### TO DO:
Retype the text of the rows below character for character, keeping each line as it stands, and leave the pictures out of your answer.

**********

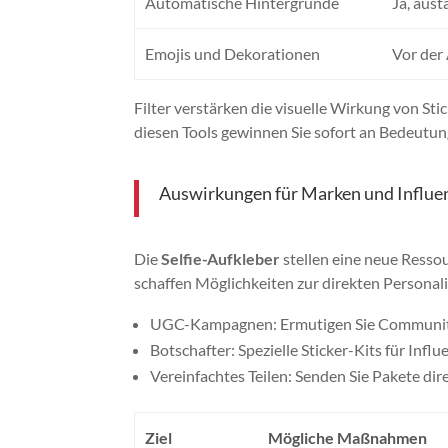
Automatische Hintergründe
Ja, aus
Emojis und Dekorationen
Vor der
Filter verstärken die visuelle Wirkung von St
diesen Tools gewinnen Sie sofort an Bedeutun
Auswirkungen für Marken und Influen
Die
Selfie-Aufkleber
stellen eine neue Resso
schaffen Möglichkeiten zur direkten Personal
UGC-Kampagnen: Ermutigen Sie Communities,
Botschafter: Spezielle Sticker-Kits für Influ
Vereinfachtes Teilen: Senden Sie Pakete di
Ziel
Mögliche Maßnahmen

**********

### EXERCISE ANSWER:
Automatische Hintergründe
Ja, aus
Emojis und Dekorationen
Vor der
Filter verstärken die visuelle Wirkung von St
diesen Tools gewinnen Sie sofort an Bedeutun
Auswirkungen für Marken und Influen
Die
Selfie-Aufkleber
stellen eine neue Resso
schaffen Möglichkeiten zur direkten Personal
UGC-Kampagnen: Ermutigen Sie Communities,
Botschafter: Spezielle Sticker-Kits für Influ
Vereinfachtes Teilen: Senden Sie Pakete di
Ziel
Mögliche Maßnahmen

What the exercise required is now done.